Two dung beetles battle for ownership of a dung ball
Perhaps most famous are the dung beetles, a group of scarab beetles that use animal waste as a food source and a brooding chamber for larva. We frequently find dung beetles in the Farmyard in piles of poop produced by Max the steer. Keeper Kent loves to radio the butterfly house staff to tell them to come pick up new beetles for their collection! The actions of dung beetles help break up piles of waste and speeds their decomposition into nutrients.
The folks at NC State’s Cooperative Extension Service produced this great diagram(click on it to enlarge) that shows how different types of dung beetles use a cow patty. I especially liked that they included a “crust” layer, it shows a true understanding of poop! In column I on the left you see burrowers living under the poop. In column II another species makes shallow burrows. Column III on the right side shows a “rolling” species that takes a ball of dung and rolls it away to use it elsewhere.
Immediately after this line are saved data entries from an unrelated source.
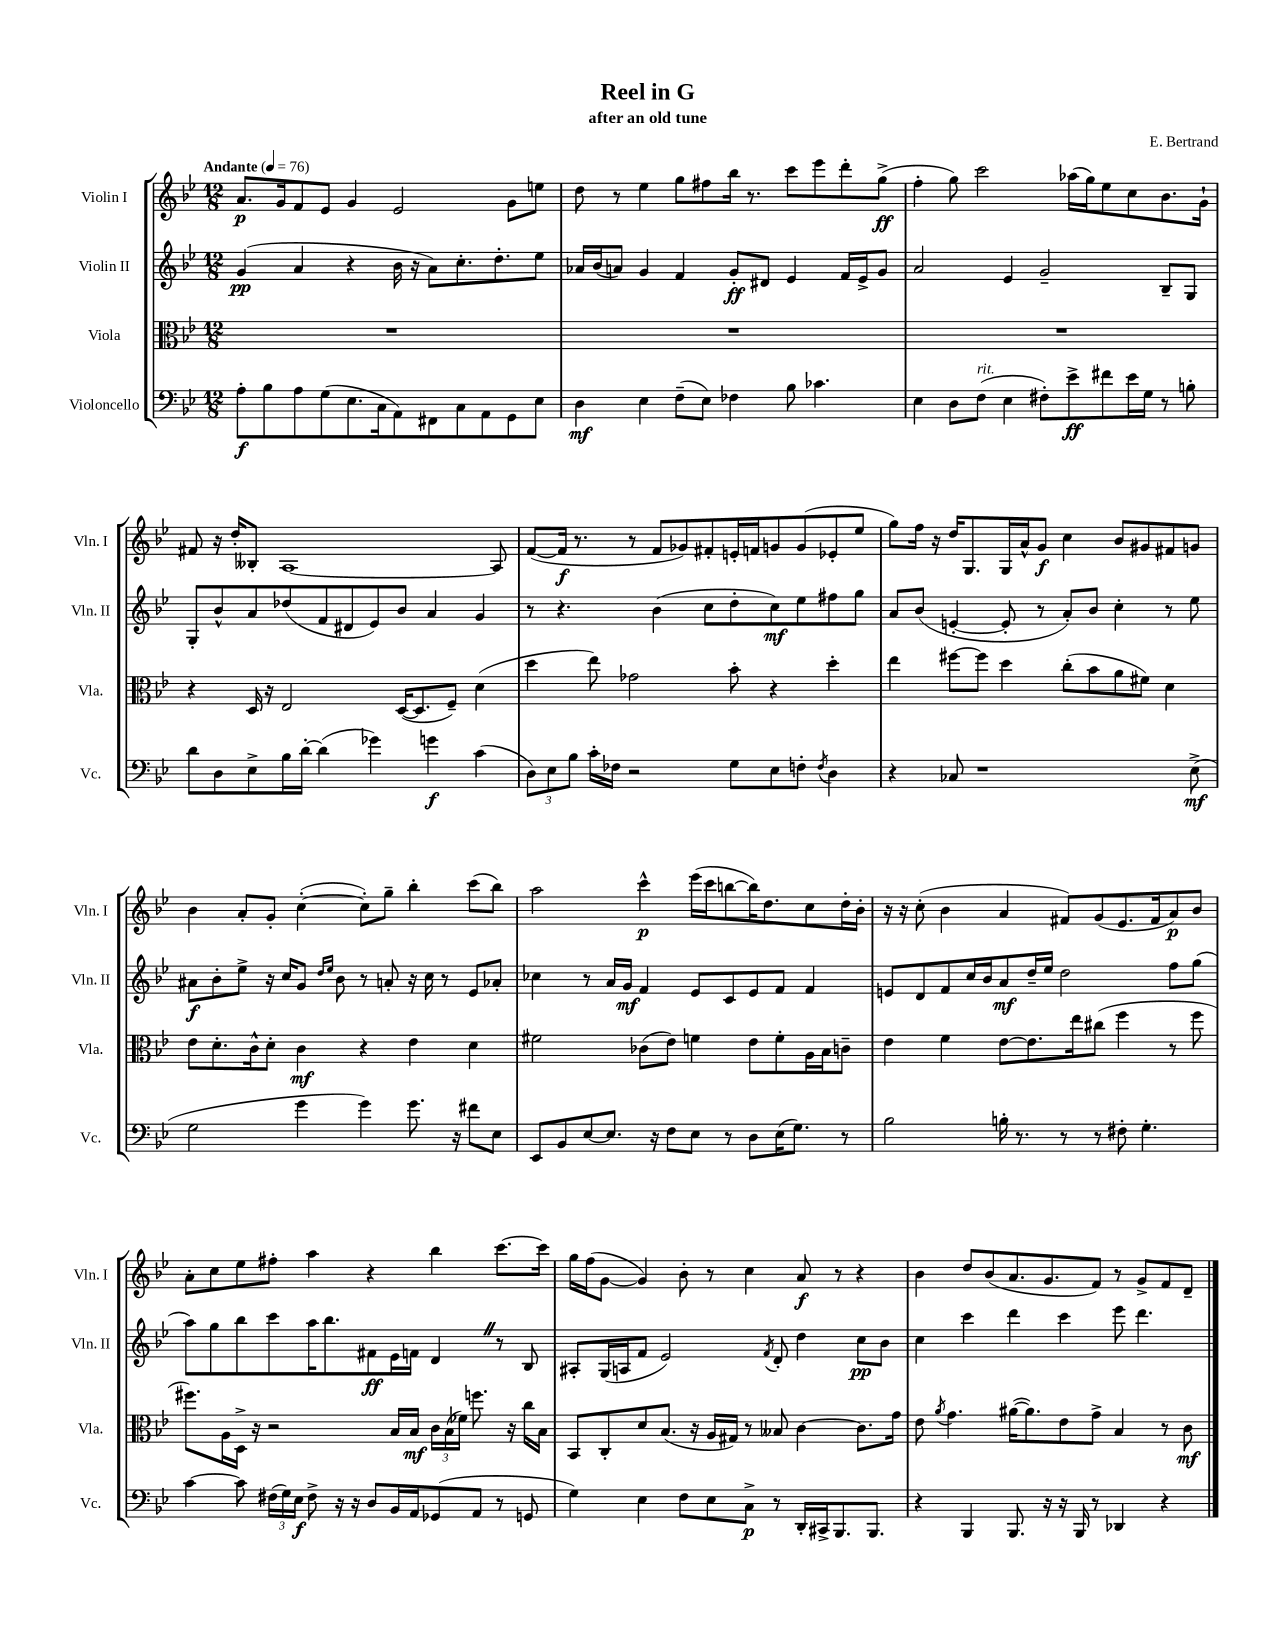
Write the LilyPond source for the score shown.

\header { title = "Reel in G" composer = "E. Bertrand" subtitle = "after an old tune" }
<<
\new StaffGroup <<
\new Staff = "s0" \with { instrumentName = "Violin I" shortInstrumentName = "Vln. I" } {
    \clef treble \key bes \major \numericTimeSignature \time 12/8 \tempo "Andante" 4 = 76
    \autoBeamOff a'8.[\p g'16 f'8 ees'8] g'4 ees'2 g'8[ e''8] |
    d''8 r8 ees''4 g''8[ fis''8 bes''16] r8. c'''8[ ees'''8 d'''8-. g''8]->\ff( |
    f''4-. g''8) c'''2 aes''16[( g''16) ees''8 c''8 bes'8. g'16]-! |
    fis'8 r16 d''16[-. beses8]-. a1~ a8 |
    f'8[~( f'16]\f r8. r8 f'8[ ges'8) fis'8-. e'16-. f'16 g'8 g'8( ees'8-. ees''8] |
    g''8[) f''16] r16 d''16[ g8. g16 a'16-^ g'8]\f c''4 bes'8[ gis'8 fis'8 g'8] |
    bes'4 a'8[-. g'8]-. c''4~-.( c''8[-.) g''8]-- bes''4-. c'''8[( bes''8]) |
    a''2 c'''4-^\p ees'''16[( c'''16 b''8~ b''16) d''8. c''8 d''16-. bes'16]-. |
    r16 r16 c''8-.( bes'4 a'4 fis'8[) g'8( ees'8. fis'16 a'8\p) bes'8] |
    a'8[-. c''8 ees''8 fis''8]-. a''4 r4 bes''4 c'''8.[~ c'''16] |
    g''16[ f''16( g'8]~ g'4) bes'8-. r8 c''4 a'8\f r8 r4 |
    bes'4 d''8[ bes'8( a'8. g'8. f'8]) r8 g'8[-> f'8 d'8]-- \bar "|." |
}
\new Staff = "s1" \with { instrumentName = "Violin II" shortInstrumentName = "Vln. II" } {
    \clef treble \key bes \major \numericTimeSignature \time 12/8
    \autoBeamOff g'4\pp( a'4 r4 bes'16 r16 a'8[) c''8.-. d''8.-. ees''8] |
    aes'16[ bes'16( a'8]) g'4 f'4 g'8[-.\ff dis'8] ees'4 f'16[ ees'16-> g'8] |
    a'2 ees'4 g'2-- bes8[-- g8] |
    g8[-. bes'8-^ a'8 des''8( f'8 dis'8 ees'8) bes'8] a'4 g'4 |
    r8 r4. bes'4( c''8[ d''8-. c''8\mf) ees''8 fis''8 g''8] |
    a'8[ bes'8]( e'4~-. e'8-. r8 a'8[-.) bes'8] c''4-. r8 ees''8 |
    ais'8[\f bes'8-. ees''8]-> r16 c''16[ g'8] \grace { d''16[ ees''16] } bes'8 r8 a'8-. r16 c''16 r8 ees'8[ aes'8]-. |
    ces''4 r8 a'16[ g'16]\mf f'4 ees'8[ c'8 ees'8 f'8] f'4 |
    e'8[ d'8 f'8 c''16 bes'16 a'8\mf d''16-- ees''16] d''2 f''8[ g''8]( |
    a''8[) g''8 bes''8 c'''8 a''16 bes''8. fis'8\ff ees'16 f'16] d'4 \once \override BreathingSign.text = \markup { \musicglyph "scripts.caesura.straight" } \breathe r8 bes8 |
    ais8[-. g16( a16 f'8] ees'2) \acciaccatura { f'8 } d'8-. d''4 c''8[\pp bes'8] |
    c''4 c'''4 d'''4 c'''4 ees'''8 d'''4. \bar "|." |
}
\new Staff = "s2" \with { instrumentName = "Viola" shortInstrumentName = "Vla." } {
    \clef alto \key bes \major \numericTimeSignature \time 12/8
    \autoBeamOff R1. |
    R1. |
    R1. |
    r4 d16 r16 ees2 d16[~( d8. f8]--) d'4( |
    d''4 ees''8) ges'2 bes'8-. r4 d''4-. |
    ees''4 fis''8[~ fis''8] d''4 c''8[-.( bes'8 a'8 fis'8]) d'4 |
    ees'8[ d'8.-. c'16-^ d'8]-. c'4\mf r4 ees'4 d'4 |
    fis'2 ces'8[( ees'8]) f'4 ees'8[ f'8-. a16 bes16 c'8]-- |
    ees'4 f'4 ees'8[~ ees'8. ees''16 cis''8]( f''4 r8 f''8 |
    fis''8.[) a16 d16]-> r16 r2 bes16[ bes16]\mf \tuplet 3/2 { c'16[ bes16( fes'16]) } f''8. r16 c''16[ bes16] |
    bes,8[ c8-. d'8 bes8.]( r16 a16[ gis16]) r8 beses8 c'4~ c'8.[ g'16] |
    ees'8 \acciaccatura { a'8 } g'4. ais'16[~( ais'8.) ees'8 g'8]-> bes4 r8 c'8\mf \bar "|." |
}
\new Staff = "s3" \with { instrumentName = "Violoncello" shortInstrumentName = "Vc." } {
    \clef bass \key bes \major \numericTimeSignature \time 12/8
    \autoBeamOff a8[-.\f bes8 a8 g8( ees8. c16 a,8) fis,8 c8 a,8 g,8 ees8] |
    d4\mf ees4 f8[--( ees8]) fes4 bes8 ces'4. |
    ees4 d8[ f8]^\markup { \italic "rit." }( ees4 fis8[-.) ees'8->\ff fis'8 ees'16 g16] r8 b8-. |
    d'8[ d8 ees8-> bes16 d'16]~-. d'4( ges'4) g'4\f c'4( |
    \tuplet 3/2 { d8[) ees8 bes8] } c'16[-. fes16] r2 g8[ ees8 f8]-. \acciaccatura { f8 } d4 |
    r4 ces8 r1 ees8->\mf( |
    g2 g'4 g'4) g'8. r16 fis'8[ ees8] |
    ees,8[ bes,8 ees8~ ees8.] r16 f8[ ees8] r8 d8[ ees16( g8.]) r8 |
    bes2 b16-. r8. r8 r8 fis8-. g4.-. |
    c'4~ c'8 \tuplet 3/2 { fis16[( g16) ees16]\f } fis8-> r16 r16 d8[ bes,16 a,16 ges,8( a,8] r8 g,8 |
    g4) ees4 f8[ ees8 c8]->\p r8 d,16[-. cis,16-> bes,,8. bes,,8.] |
    r4 bes,,4 bes,,8. r16 r16 bes,,16 r8 des,4 r4 \bar "|." |
}
>>
>>
\layout { \context { \Score \remove "Bar_number_engraver" } }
Cow patty as habitat for dung beetles.
Another big fan of animal poop is a group of insects commonly called blow flies (or bottle flies). The adults in this group mostly feed on nectar and pollen but there eggs are usually laid in animal waste or on rotting dead animals. The larva hatch from the eggs and develop while utilizing the dung or dead tissue as a food source
Just the other day I was surprised to see a honey bees feeding on a particularly tasty pile of bear poop. Our bears eat a lot of fresh fruits and vegetables and some of that food makes it through the bear without being fully digested. Although, it seems gross to us, uneaten food is not usually left behind in nature and many species have evolved to take advantage of this food source.